**Dataset content**:

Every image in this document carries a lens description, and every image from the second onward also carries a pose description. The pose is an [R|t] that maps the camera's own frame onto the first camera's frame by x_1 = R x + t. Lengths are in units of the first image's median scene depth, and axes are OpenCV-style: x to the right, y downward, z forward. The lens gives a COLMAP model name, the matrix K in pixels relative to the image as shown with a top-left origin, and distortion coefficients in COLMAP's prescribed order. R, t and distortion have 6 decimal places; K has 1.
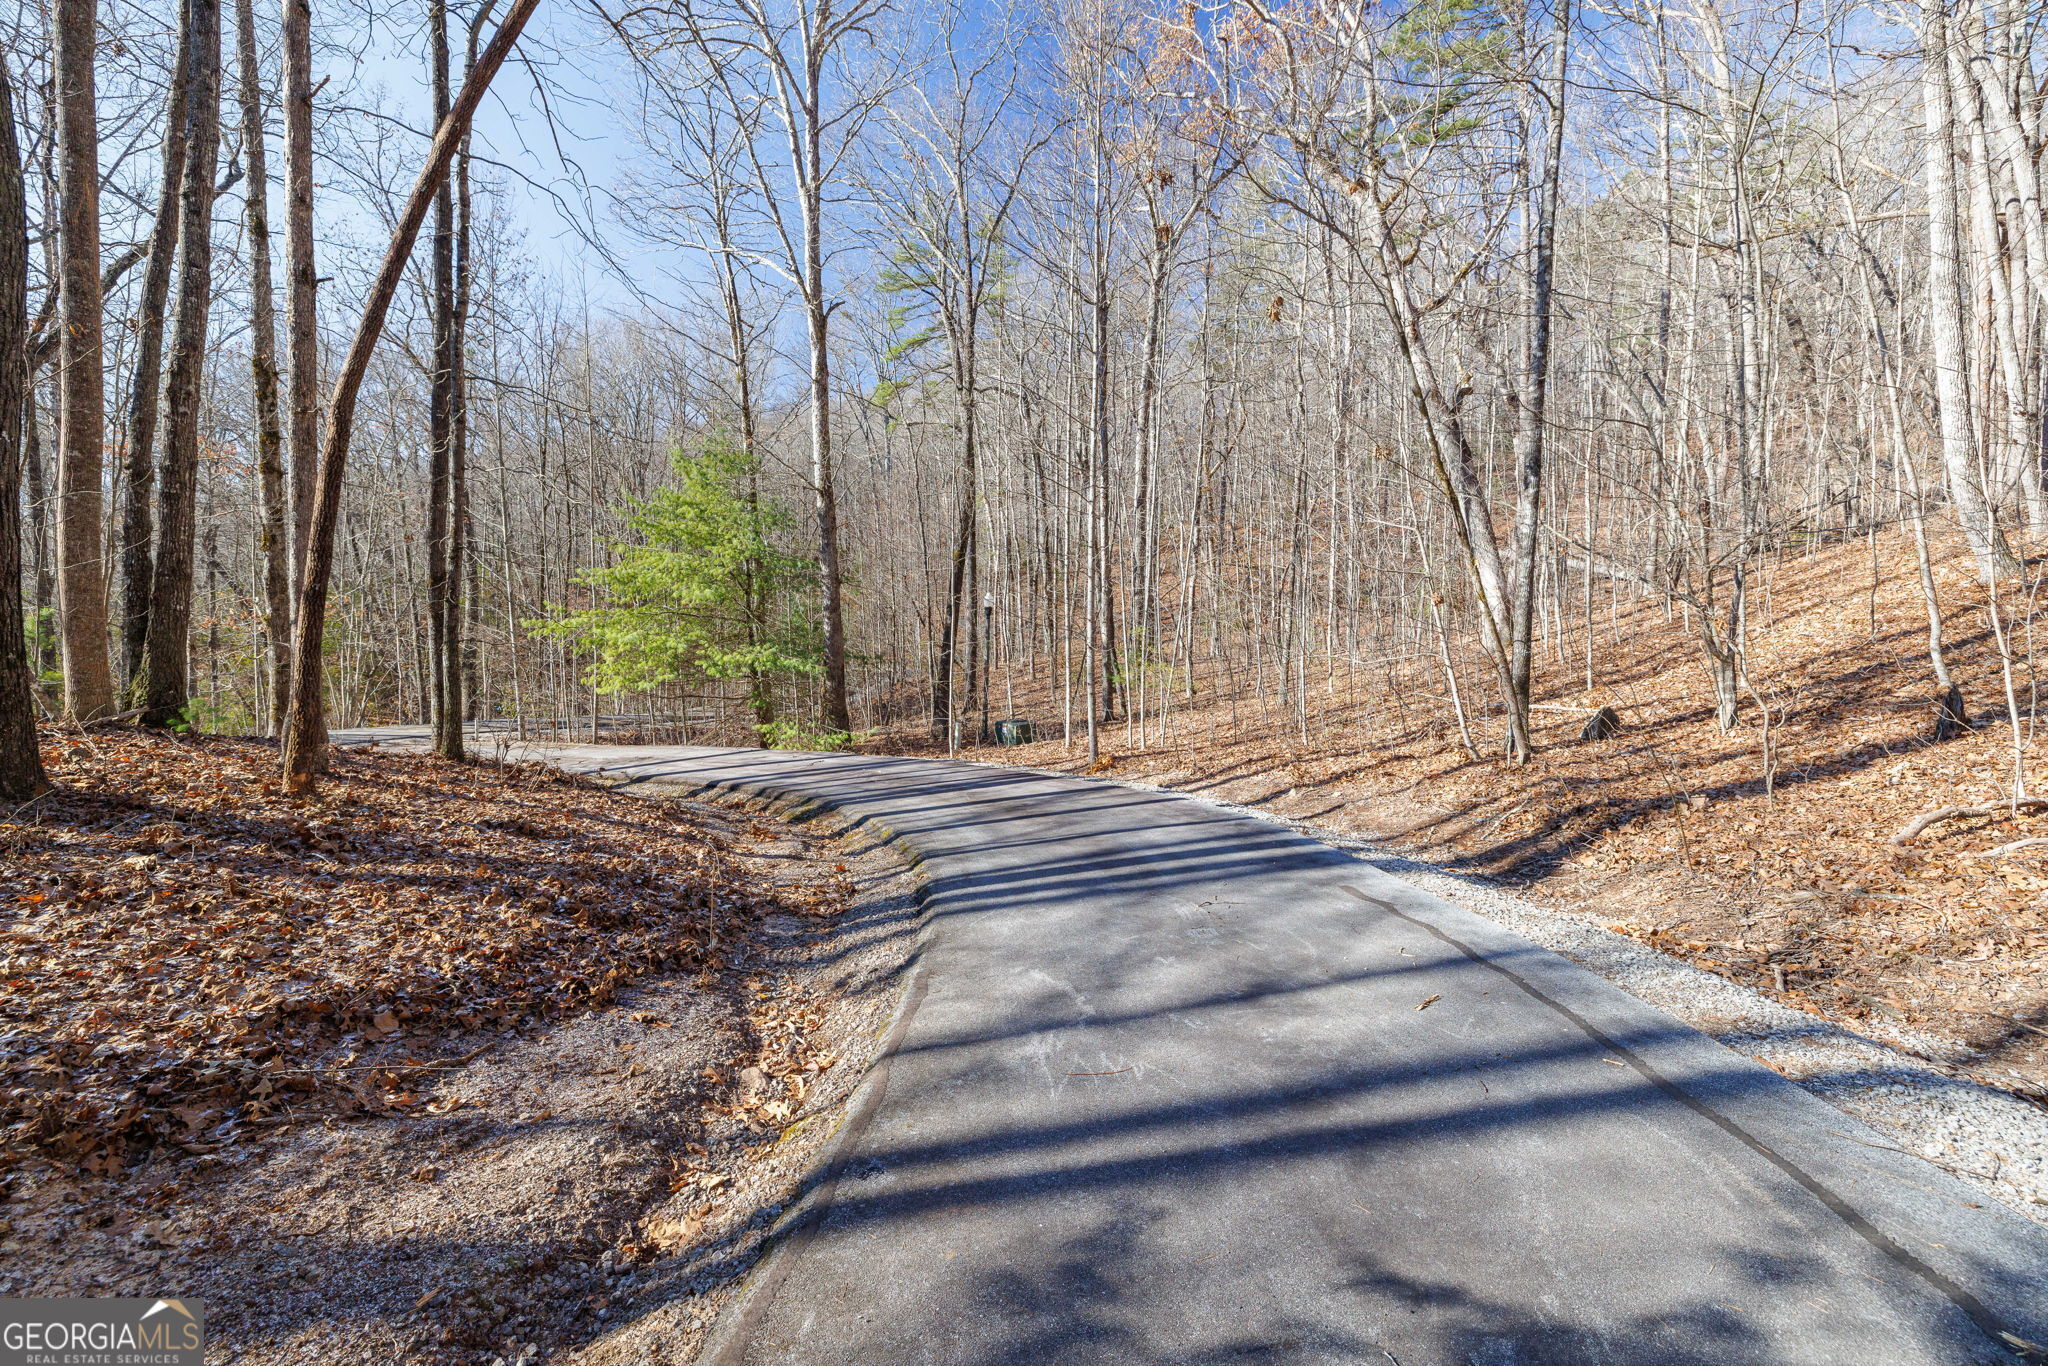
lens RADIAL K [[868.6, 0, 1021.1], [0, 868.6, 661.6], [0, 0, 1]] dist [-0.003674, 0.001456]
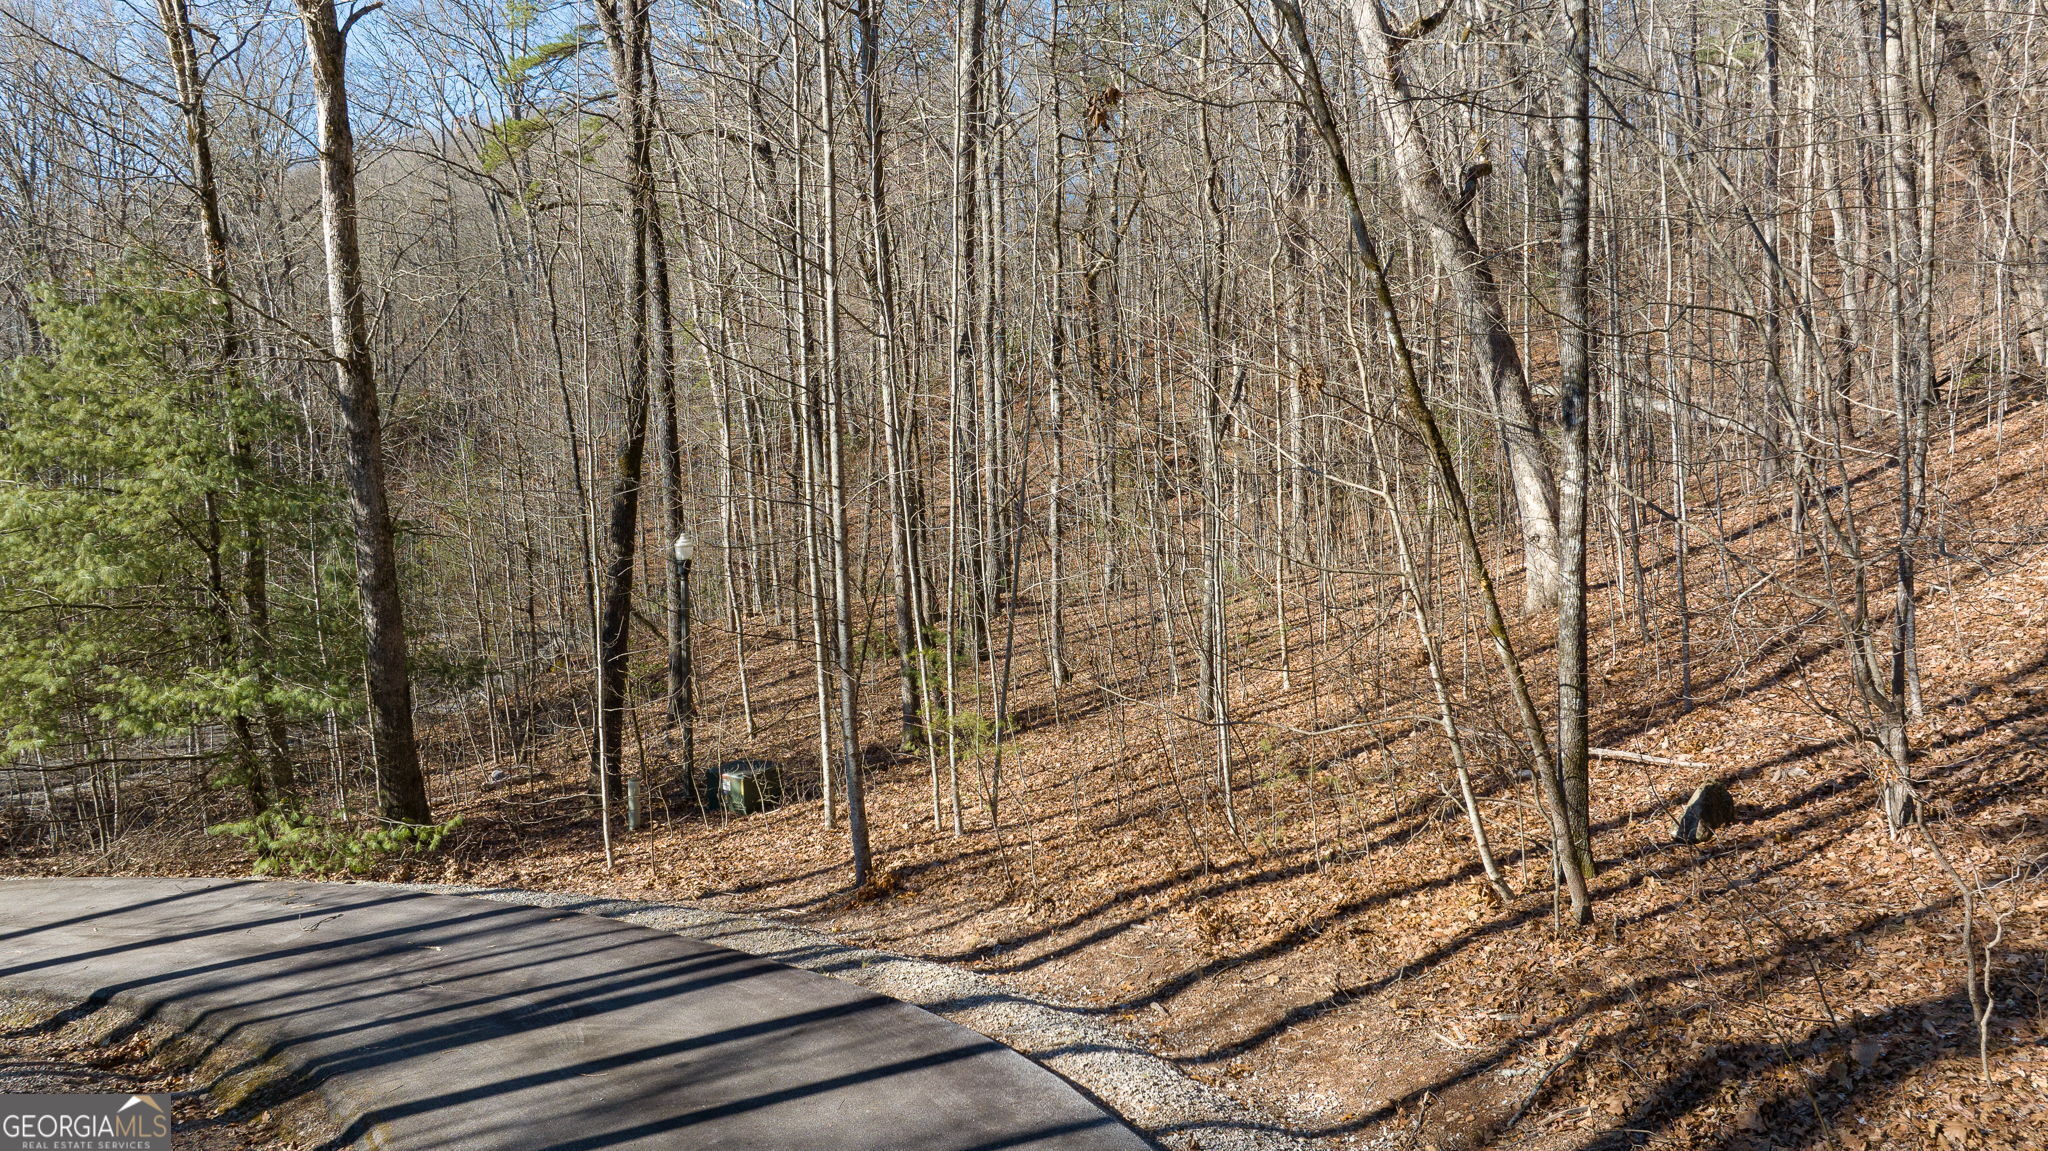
lens RADIAL K [[1508.3, 0, 1028.6], [0, 1508.3, 591.0], [0, 0, 1]] dist [-0.029867, 0.006776]
pose [[0.985835, -0.042071, 0.162353, 0.074026], [0.043243, 0.999058, -0.003690, -0.100039], [-0.162045, 0.010658, 0.986726, 0.093795]]
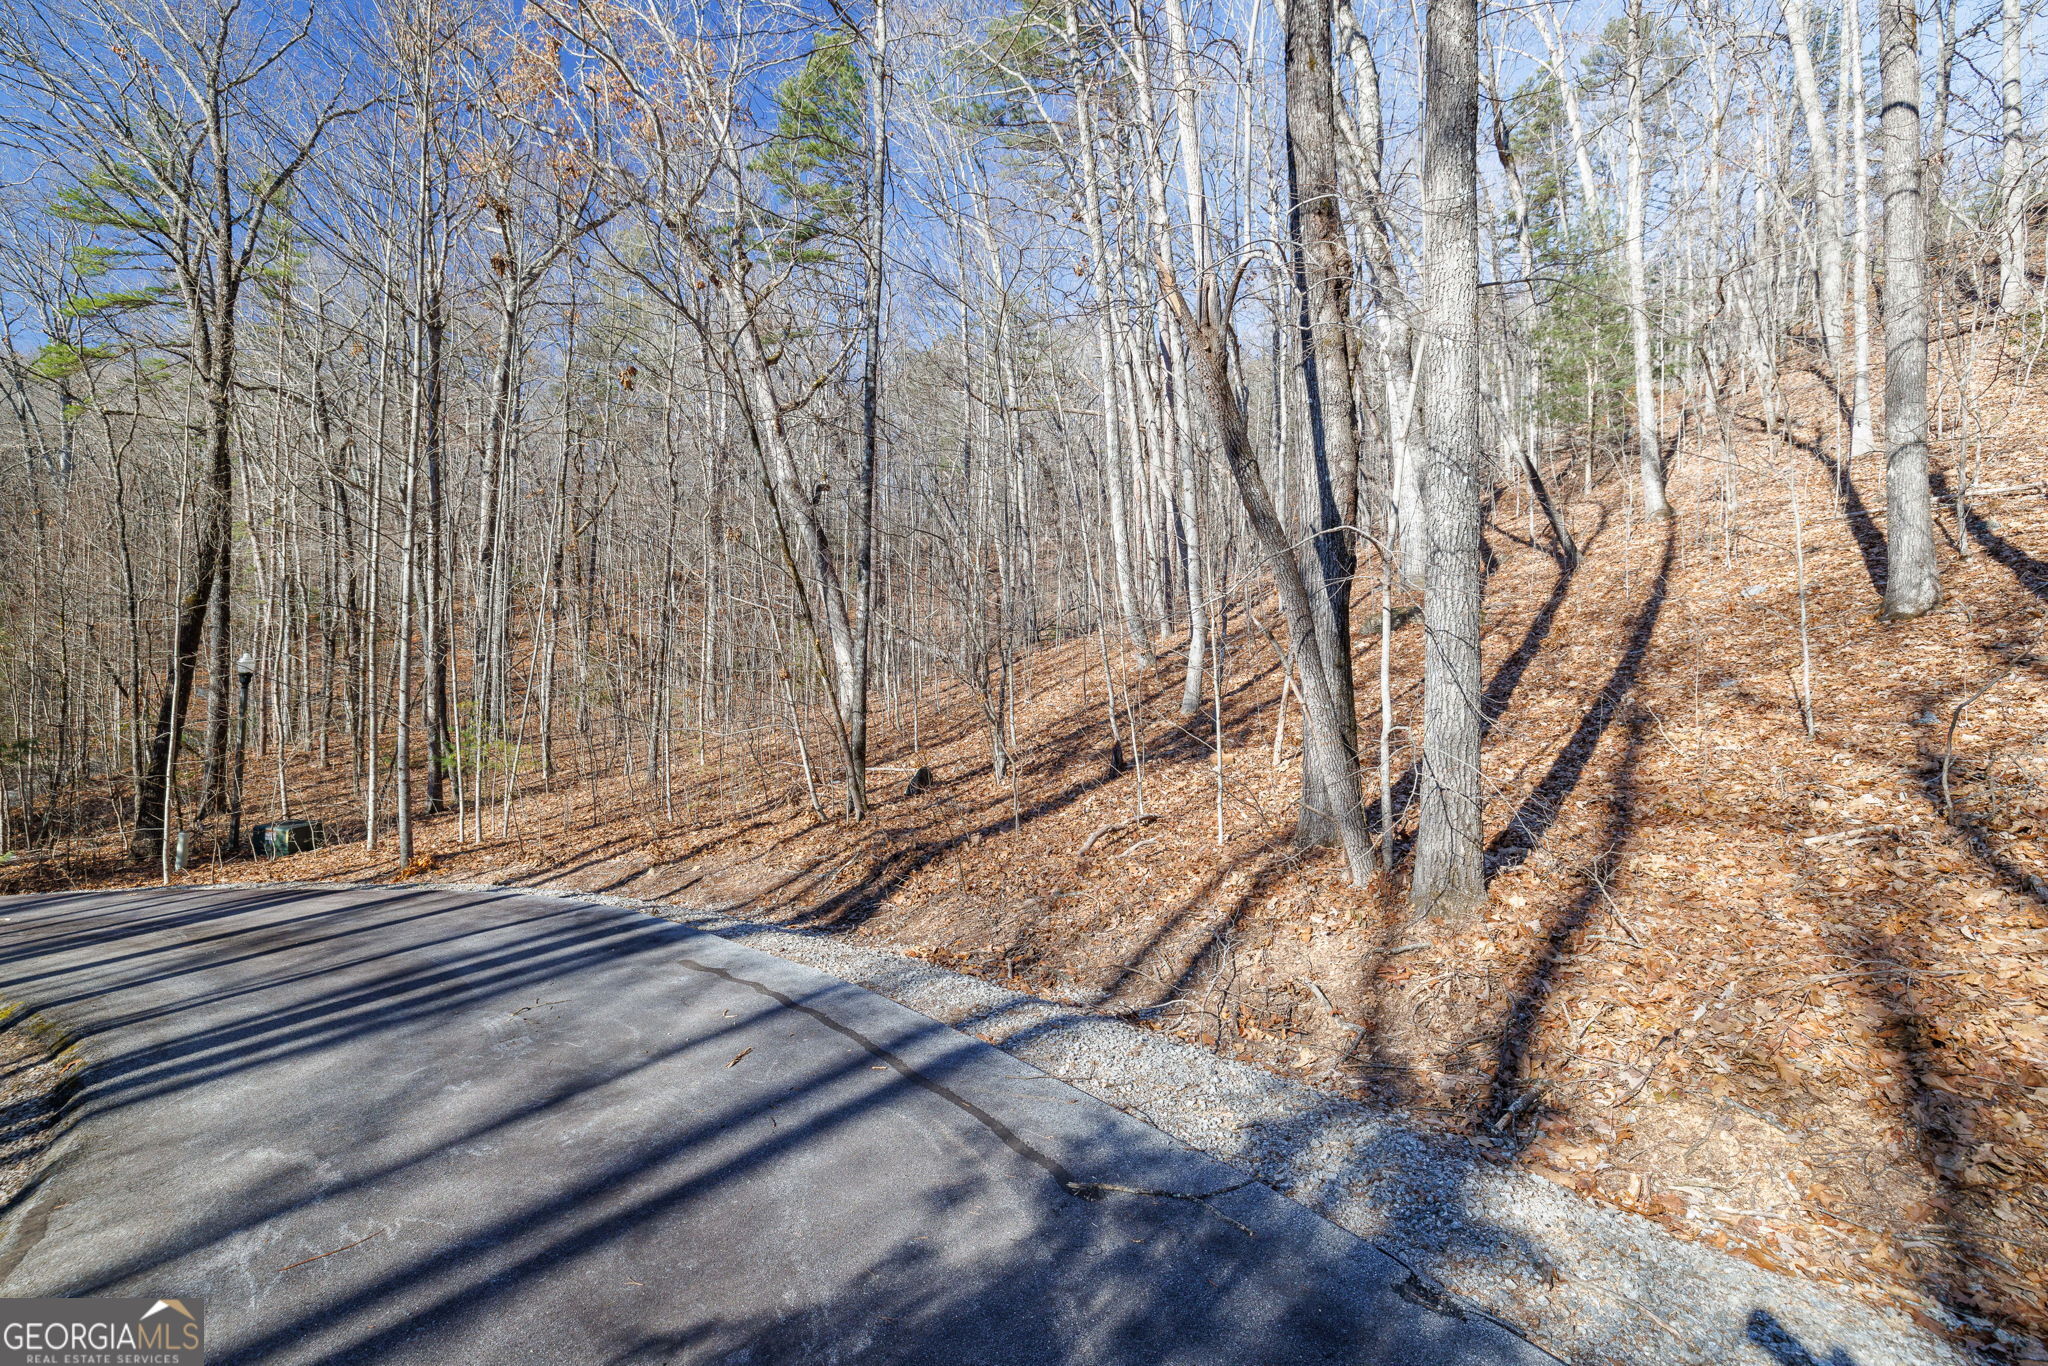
lens RADIAL K [[868.6, 0, 1024.2], [0, 868.6, 670.6], [0, 0, 1]] dist [-0.003674, 0.001456]
pose [[0.770739, 0.020133, 0.636833, 0.016602], [0.025972, 0.997677, -0.062975, -0.000850], [-0.636621, 0.065077, 0.768426, -0.020951]]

**Task**:
Exactly as written, give every entry again, but not the pictures.

**Answer to this problem**:
Every image in this document carries a lens description, and every image from the second onward also carries a pose description. The pose is an [R|t] that maps the camera's own frame onto the first camera's frame by x_1 = R x + t. Lengths are in units of the first image's median scene depth, and axes are OpenCV-style: x to the right, y downward, z forward. The lens gives a COLMAP model name, the matrix K in pixels relative to the image as shown with a top-left origin, and distortion coefficients in COLMAP's prescribed order. R, t and distortion have 6 decimal places; K has 1.
lens RADIAL K [[868.6, 0, 1021.1], [0, 868.6, 661.6], [0, 0, 1]] dist [-0.003674, 0.001456]
lens RADIAL K [[1508.3, 0, 1028.6], [0, 1508.3, 591.0], [0, 0, 1]] dist [-0.029867, 0.006776]
pose [[0.985835, -0.042071, 0.162353, 0.074026], [0.043243, 0.999058, -0.003690, -0.100039], [-0.162045, 0.010658, 0.986726, 0.093795]]
lens RADIAL K [[868.6, 0, 1024.2], [0, 868.6, 670.6], [0, 0, 1]] dist [-0.003674, 0.001456]
pose [[0.770739, 0.020133, 0.636833, 0.016602], [0.025972, 0.997677, -0.062975, -0.000850], [-0.636621, 0.065077, 0.768426, -0.020951]]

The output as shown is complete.